- 14 oz. Pappardelle's Sun-Dried Tomato Pesto Gnocchi
- 1-1/2 tablespoons Bella Sol California Extra Virgin Olive Oil
- 4 slices bacon, chopped
- 4 green onions, chopped
- 1/4 cup sun-dried tomatoes packed in oil, drained and chopped
- 1/2 cup cream
- 1/2 cup sour cream
- 1/4 cup water
- 1/2 cup Parmesan cheese, grated
- 1-1/2 tablespoons fresh basil, chopped
- Heat oil in a pan; add bacon, stirring occasionally, until bacon is crisp.
- Add onions and tomatoes, stirring until onions are tender.
- Reserve half the bacon mixture for serving.
- Stir cream, sour cream, water, cheese and basil into remaining bacon mixture in pan. Stir until heated through.
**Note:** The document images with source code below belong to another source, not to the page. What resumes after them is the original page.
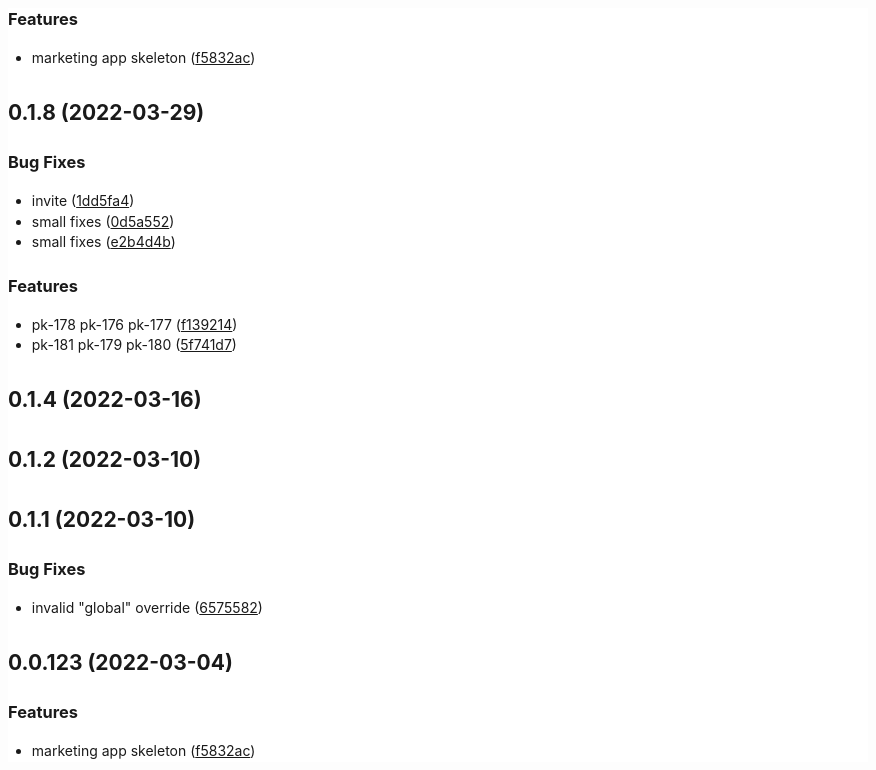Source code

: 
### Features

* marketing app skeleton ([f5832ac](https://github.com/VirtoCommerce/platform-manager-sdk/commit/f5832acb5cb5b5ef6b2c4dd0fb942e14ef625eb6))





## 0.1.8 (2022-03-29)


### Bug Fixes

* invite ([1dd5fa4](https://github.com/VirtoCommerce/platform-manager-sdk/commit/1dd5fa4ae2e82cf2bcf745b4af2054eb194a61f1))
* small fixes ([0d5a552](https://github.com/VirtoCommerce/platform-manager-sdk/commit/0d5a5521673a988f449b98889468667d68cd7fd6))
* small fixes ([e2b4d4b](https://github.com/VirtoCommerce/platform-manager-sdk/commit/e2b4d4b7580ebf96c6994b9ed604ed976cf81b8a))


### Features

* pk-178 pk-176 pk-177 ([f139214](https://github.com/VirtoCommerce/platform-manager-sdk/commit/f1392148b8f46032f836c3789373d8659ba6d9d3))
* pk-181 pk-179 pk-180 ([5f741d7](https://github.com/VirtoCommerce/platform-manager-sdk/commit/5f741d73dce1edf4017ad8e0420a6958f5c71f65))



## 0.1.4 (2022-03-16)



## 0.1.2 (2022-03-10)



## 0.1.1 (2022-03-10)


### Bug Fixes

* invalid "global" override ([6575582](https://github.com/VirtoCommerce/platform-manager-sdk/commit/65755822d679c51b9a9fdad1663fc4537b1ecffc))



## 0.0.123 (2022-03-04)


### Features

* marketing app skeleton ([f5832ac](https://github.com/VirtoCommerce/platform-manager-sdk/commit/f5832acb5cb5b5ef6b2c4dd0fb942e14ef625eb6))
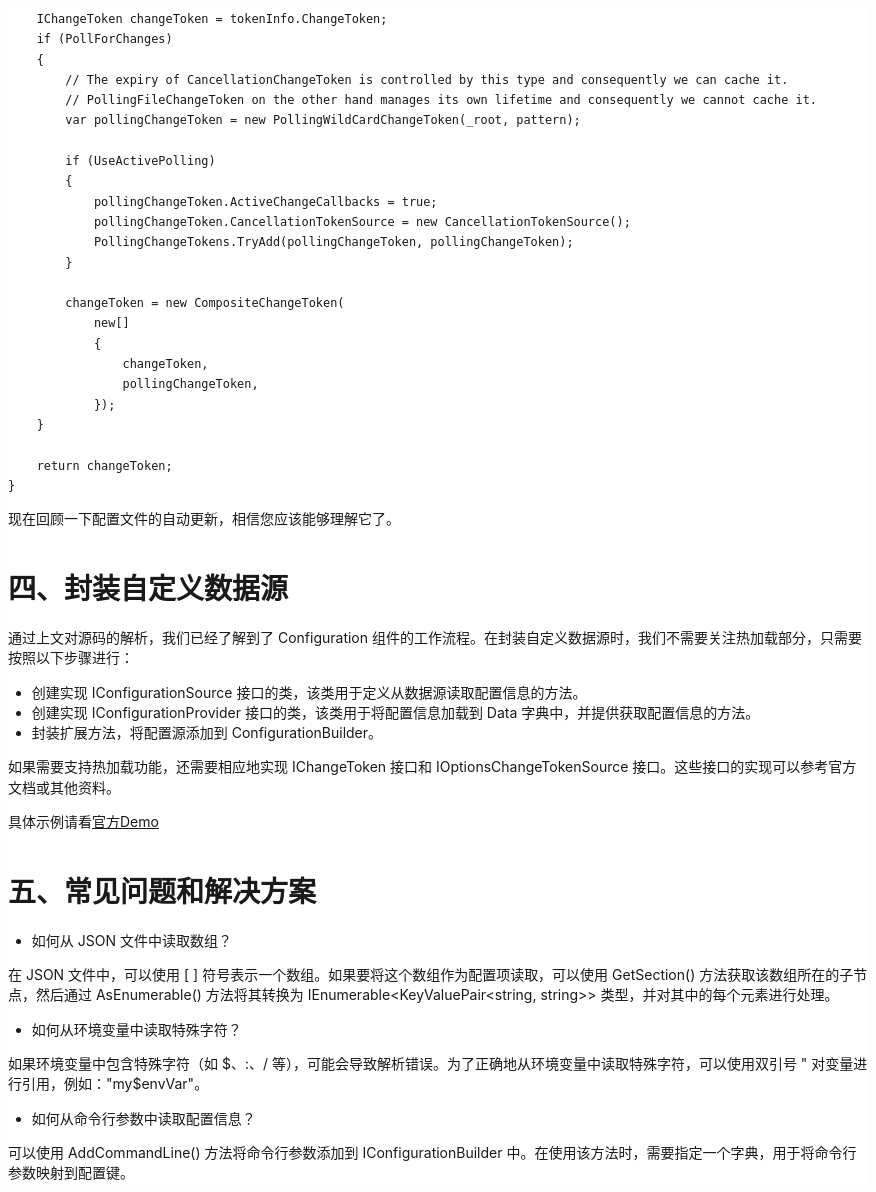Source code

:         IChangeToken changeToken = tokenInfo.ChangeToken;
        if (PollForChanges)
        {
            // The expiry of CancellationChangeToken is controlled by this type and consequently we can cache it.
            // PollingFileChangeToken on the other hand manages its own lifetime and consequently we cannot cache it.
            var pollingChangeToken = new PollingWildCardChangeToken(_root, pattern);
    
            if (UseActivePolling)
            {
                pollingChangeToken.ActiveChangeCallbacks = true;
                pollingChangeToken.CancellationTokenSource = new CancellationTokenSource();
                PollingChangeTokens.TryAdd(pollingChangeToken, pollingChangeToken);
            }
    
            changeToken = new CompositeChangeToken(
                new[]
                {
                    changeToken,
                    pollingChangeToken,
                });
        }
    
        return changeToken;
    }
    

现在回顾一下配置文件的自动更新，相信您应该能够理解它了。

四、封装自定义数据源
==========

通过上文对源码的解析，我们已经了解到了 Configuration 组件的工作流程。在封装自定义数据源时，我们不需要关注热加载部分，只需要按照以下步骤进行：

*   创建实现 IConfigurationSource 接口的类，该类用于定义从数据源读取配置信息的方法。
*   创建实现 IConfigurationProvider 接口的类，该类用于将配置信息加载到 Data 字典中，并提供获取配置信息的方法。
*   封装扩展方法，将配置源添加到 ConfigurationBuilder。

如果需要支持热加载功能，还需要相应地实现 IChangeToken 接口和 IOptionsChangeTokenSource 接口。这些接口的实现可以参考官方文档或其他资料。

具体示例请看[官方Demo](https://learn.microsoft.com/zh-cn/aspnet/core/fundamentals/configuration/?view=aspnetcore-7.0#custom-configuration-provider)

五、常见问题和解决方案
===========

*   如何从 JSON 文件中读取数组？

在 JSON 文件中，可以使用 \[ \] 符号表示一个数组。如果要将这个数组作为配置项读取，可以使用 GetSection() 方法获取该数组所在的子节点，然后通过 AsEnumerable() 方法将其转换为 IEnumerable<KeyValuePair<string, string>> 类型，并对其中的每个元素进行处理。

*   如何从环境变量中读取特殊字符？

如果环境变量中包含特殊字符（如 $、:、/ 等），可能会导致解析错误。为了正确地从环境变量中读取特殊字符，可以使用双引号 " 对变量进行引用，例如："my$envVar"。

*   如何从命令行参数中读取配置信息？

可以使用 AddCommandLine() 方法将命令行参数添加到 IConfigurationBuilder 中。在使用该方法时，需要指定一个字典，用于将命令行参数映射到配置键。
- Bring 3 quarts of water with a pinch of salt to a gentle boil.
- Add frozen gnocchi to boiling water. Occasionally, stir gnocchi to prevent sticking to pot. Cook for approximately 2-3 minutes, or until pasta floats to surface. Remove from water with a slotted spoon and taste for doneness.
- Combine gnocchi and cream mixture. Serve sprinkled with reserved bacon mixture.